EXERCISE REQUIREMENTS =>
Copy out each line of the material in which the word "Chinese" appears.

INPUT MATERIAL =>
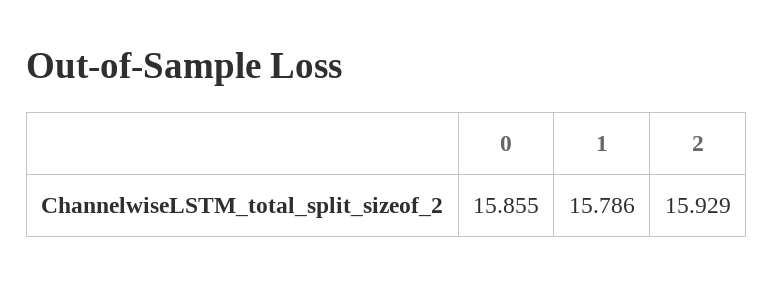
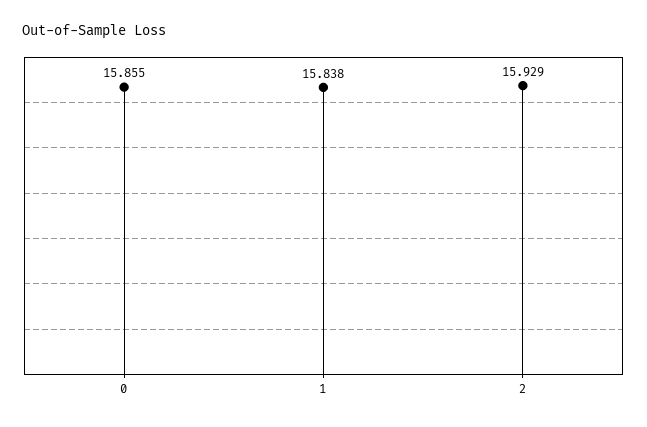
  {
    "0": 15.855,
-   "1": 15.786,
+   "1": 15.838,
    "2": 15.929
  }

--

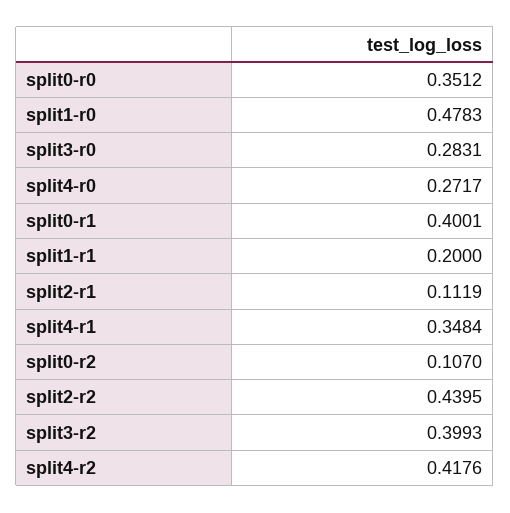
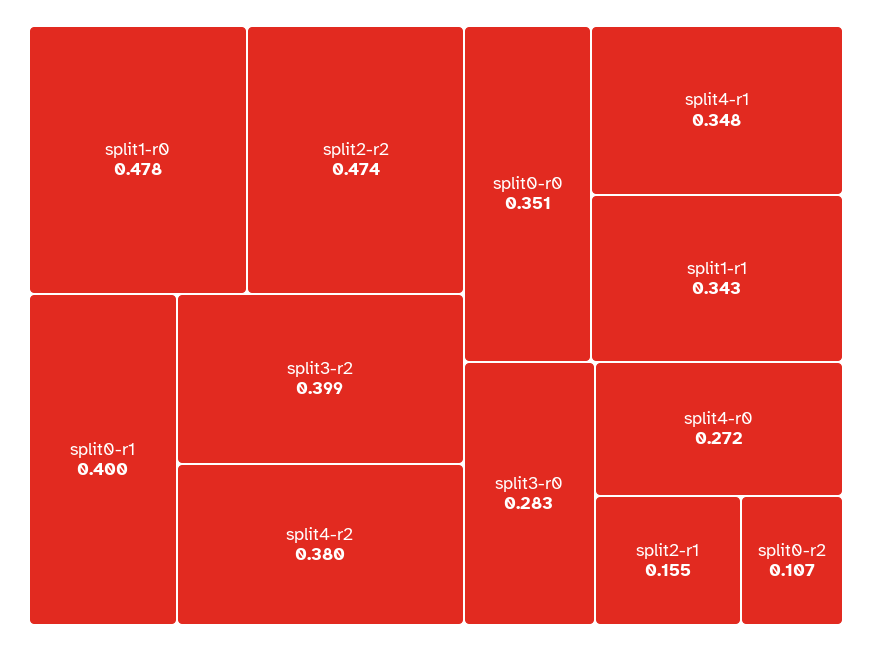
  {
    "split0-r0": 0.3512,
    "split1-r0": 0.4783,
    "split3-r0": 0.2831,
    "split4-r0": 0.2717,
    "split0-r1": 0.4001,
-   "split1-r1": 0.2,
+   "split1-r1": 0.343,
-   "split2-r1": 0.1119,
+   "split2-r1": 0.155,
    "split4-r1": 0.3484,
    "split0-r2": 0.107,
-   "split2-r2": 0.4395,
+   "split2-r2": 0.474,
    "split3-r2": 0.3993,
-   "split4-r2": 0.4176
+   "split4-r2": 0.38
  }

==

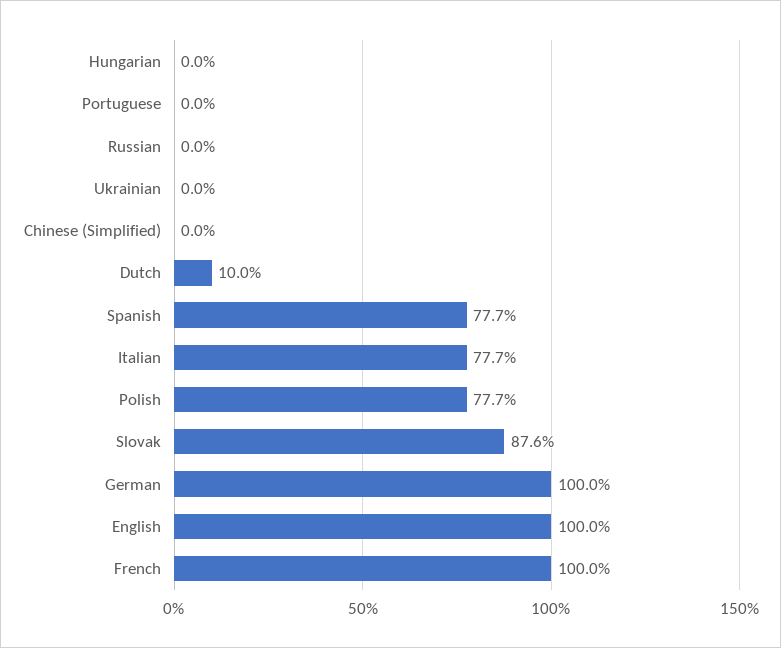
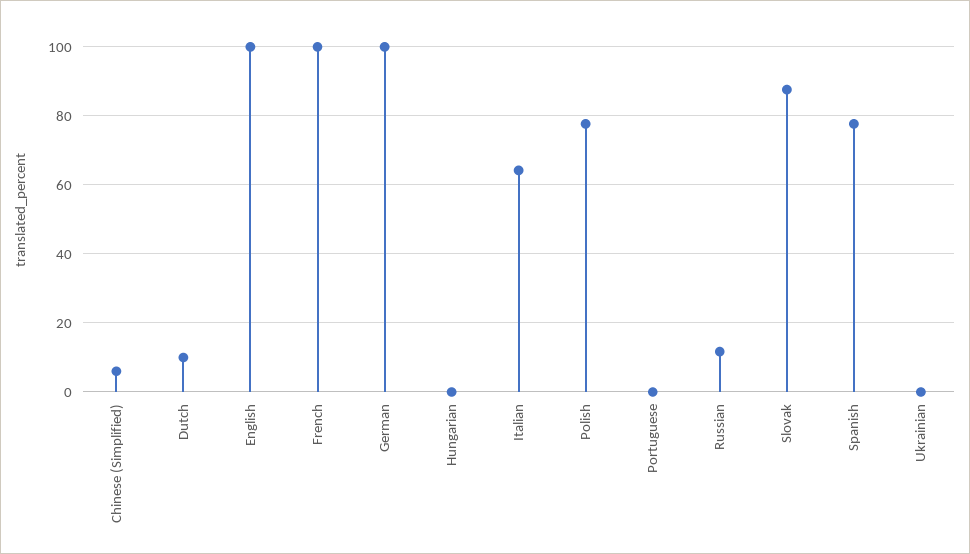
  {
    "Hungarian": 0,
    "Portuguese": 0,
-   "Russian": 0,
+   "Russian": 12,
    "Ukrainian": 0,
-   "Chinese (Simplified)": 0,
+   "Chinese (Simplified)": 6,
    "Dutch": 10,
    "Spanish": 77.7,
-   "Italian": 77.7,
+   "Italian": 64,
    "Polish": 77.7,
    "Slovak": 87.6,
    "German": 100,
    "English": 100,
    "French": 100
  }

REPLY TO THE TASK =>
-   "Chinese (Simplified)": 0,
+   "Chinese (Simplified)": 6,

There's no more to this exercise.